By Martin Ernst
“If Bayern and Barcelona meet in the Champions League semi-finals, it is likely that he will be playing for one of the two teams,” predicted Karl-Heinz Rummenigge.
These words were not about Javi Martinez, a known transfer target of the Catalans. They were concerning Aleksandr Hleb, now of BATE Borisov, whom Bayern Munich will meet on Tuesday in Minsk.
Half of Europe was interested in the then 27-year-old Arsenal midfielder. He eventually opted for a move to Camp Nou for an estimated €20 million. Today, he is rather generously rated at €2.5m by Transfermarkt, and many will be wondering how different Hleb’s career would have been if he had picked the red of Bayern over the Blaugrana of Barca.
Until his move to Catalunya, everything was going swimmingly for the Belarusian. In 2000, he left BATE, the club that had bred him, for the Stuttgart reserve ranks. A year later, Felix Magath called him into the first-team where, alongside the likes of Timo Hildebrand, Andreas Hinkel and Kevin Kuranyi, he finished second in the Bundesliga and qualified for the Champions League.
Way back when | Hleb was one of Europe’s hottest properties in north London
In his four seasons at the Mercedes Benz Arena, he played 137 league games, scoring 13 goals and providing 13 assists. He had developed a reputation as an excellent technician, and it had not gone unnoticed.
Arsenal came calling in 2005, and Hleb made the move to the Premier League, which proved to be the right decision. His time with the Gunners could well be classed as the most successful period of his career. The Belarusian fit perfectly into Arsene Wenger’s cast of athletes, scoring seven Premier League goals in 89 games, and reaching the Champions League final in 2006.
He was then at the peak of his powers, and Pep Guardiola, who had just replaced Frank Rijkaard at Camp Nou in the summer of 2008, stated his desire for the player, who then had a choice: Bayern or Barca.
Hleb’s answer is well-known, and so are its consequences. While Hleb could celebrate the Champions League and Liga double in 2009, he was confined to a bit-part role, starting just a few times and making a mere 19 appearances in his first season, as he struggled to ever warm to life at the club.
Frustrated with the situation, Hleb recalled in 2011: “I was upset when I could not play. Now I know that Barca are great because every player scales back their selfishness. At the time I could not see it that way.”
During his time frozen out in Spain, a new quest began – the search for a new beginning. For the next three years he was farmed out to three clubs, including Stuttgart, Birmingham and Wolfsburg, but could not manage to find his old form.

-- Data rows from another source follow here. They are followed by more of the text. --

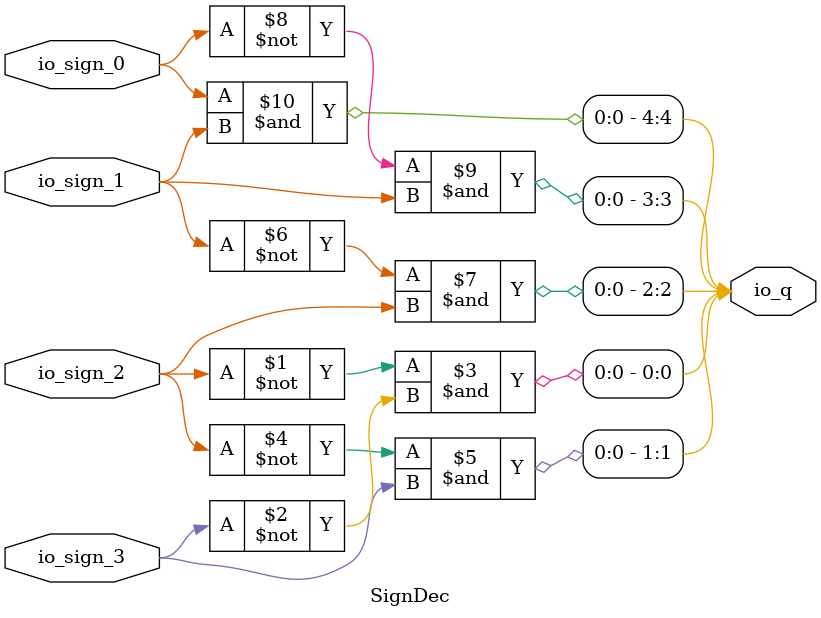
<source format=v>
`ifndef RANDOMIZE
  `ifdef RANDOMIZE_MEM_INIT
    `define RANDOMIZE
  `endif // RANDOMIZE_MEM_INIT
`endif // not def RANDOMIZE
`ifndef RANDOMIZE
  `ifdef RANDOMIZE_REG_INIT
    `define RANDOMIZE
  `endif // RANDOMIZE_REG_INIT
`endif // not def RANDOMIZE
`ifndef RANDOM
  `define RANDOM $random
`endif // not def RANDOM
// Users can define INIT_RANDOM as general code that gets injected into the
// initializer block for modules with registers.
`ifndef INIT_RANDOM
  `define INIT_RANDOM
`endif // not def INIT_RANDOM
// If using random initialization, you can also define RANDOMIZE_DELAY to
// customize the delay used, otherwise 0.002 is used.
`ifndef RANDOMIZE_DELAY
  `define RANDOMIZE_DELAY 0.002
`endif // not def RANDOMIZE_DELAY
// Define INIT_RANDOM_PROLOG_ for use in our modules below.
`ifndef INIT_RANDOM_PROLOG_
  `ifdef RANDOMIZE
    `ifdef VERILATOR
      `define INIT_RANDOM_PROLOG_ `INIT_RANDOM
    `else  // VERILATOR
      `define INIT_RANDOM_PROLOG_ `INIT_RANDOM #`RANDOMIZE_DELAY begin end
    `endif // VERILATOR
  `else  // RANDOMIZE
    `define INIT_RANDOM_PROLOG_
  `endif // RANDOMIZE
`endif // not def INIT_RANDOM_PROLOG_
// Include register initializers in init blocks unless synthesis is set
`ifndef SYNTHESIS
  `ifndef ENABLE_INITIAL_REG_
    `define ENABLE_INITIAL_REG_
  `endif // not def ENABLE_INITIAL_REG_
`endif // not def SYNTHESIS
// Include rmemory initializers in init blocks unless synthesis is set
`ifndef SYNTHESIS
  `ifndef ENABLE_INITIAL_MEM_
    `define ENABLE_INITIAL_MEM_
  `endif // not def ENABLE_INITIAL_MEM_
`endif // not def SYNTHESIS
module SignDec(
  input        io_sign_0,
  input        io_sign_1,
  input        io_sign_2,
  input        io_sign_3,
  output [4:0] io_q
);

  assign io_q =
    {io_sign_0 & io_sign_1,
     ~io_sign_0 & io_sign_1,
     ~io_sign_1 & io_sign_2,
     ~io_sign_2 & io_sign_3,
     ~io_sign_2 & ~io_sign_3};
endmodule


</source>
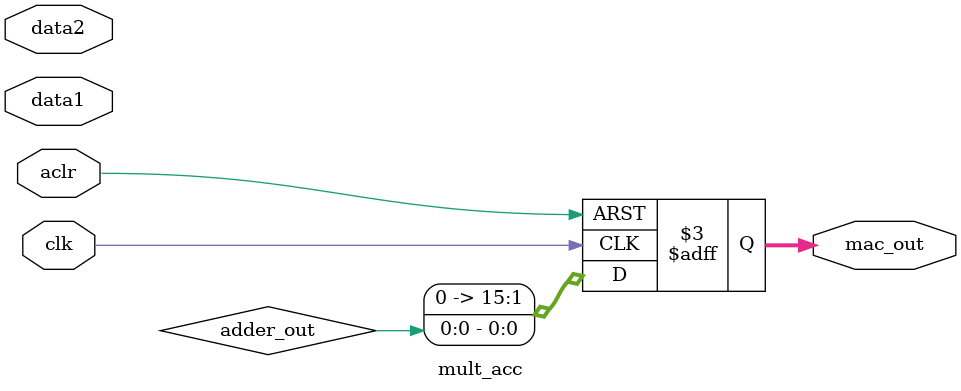
<source format=v>

`timescale 1 ns/ 100 ps 				 //     time resolution/precis for sim
module mult_acc(						 //     module and name
	input [7:0] data1,data2,		 	 //I.   port declarations
	input clk, aclr,					 //I.   port declarations
	output reg [15:0] mac_out); 		 //I.   port declarations
	wire [15:0] mult_out, add_out;  	 //II.  variable definition
	parameter mult_size = 8;			 //III. parameter
	assign add_out = mult_out + mac_out; //IV.  dataflow
	multiplr #(.width_in(mult_size))	 //V.   instantiation
		u1 (.in_a(data1), .in_b(data2), .mult_out(mult_out));
	always @(posedge clk, posedge aclr) begin
	if (aclr)									//VI. behavioral block
		mac_out <= 16'h0000;
	else
		mac_out <= adder_out;
	end											// end behavioral block.
endmodule
</source>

At Stuttgart, Hleb failed to find the net in 27 games under then-coach Christian Gross. At Wolfsburg, the statistics were better, scoring one in his four matches back under the tutelage of Magath. But the lack of consistency and match practice were apparent.
And so, in January 2012, he was snapped up on a free transfer by Russian Premier League outfit Krylya Sovetov, with his contract at Barca having been terminated. That summer, he went back to his roots and his first club BATE.
A step backwards? Not necessarily. The Belarusians are playing among Europe’s elite for a third time and have enjoyed moderate success. With the returning Hleb playing alongside Brazilian-born Renan Bressan, another player of European quality, the club have been strengthened greatly.
And Bayern coach Jupp Heynckes has warned his troops about the reunion with the 31-year-old: “I have seen some games and I have been very impressed. He has now returned to the level he had at Stuttgart. He is certainly the leader of the team.” Lille would certainly agree with the veteran coach.
The 2010-11 Ligue 1 winners faced the Borisov outfit two weeks ago, and the underdogs inflicted a 3-1 defeat on Rudi Garcia’s side. The first-half in particular was a prime example of effectiveness and efficiency in the final third. With their excellent counter-attacking and coolness, the underdogs were 3-0 up at the break. Hleb had played a key role in pulling the strings in midfield – and he will do so once again when he faces Bayern, as he looks to show the Bavarians what they missed out on in 2008.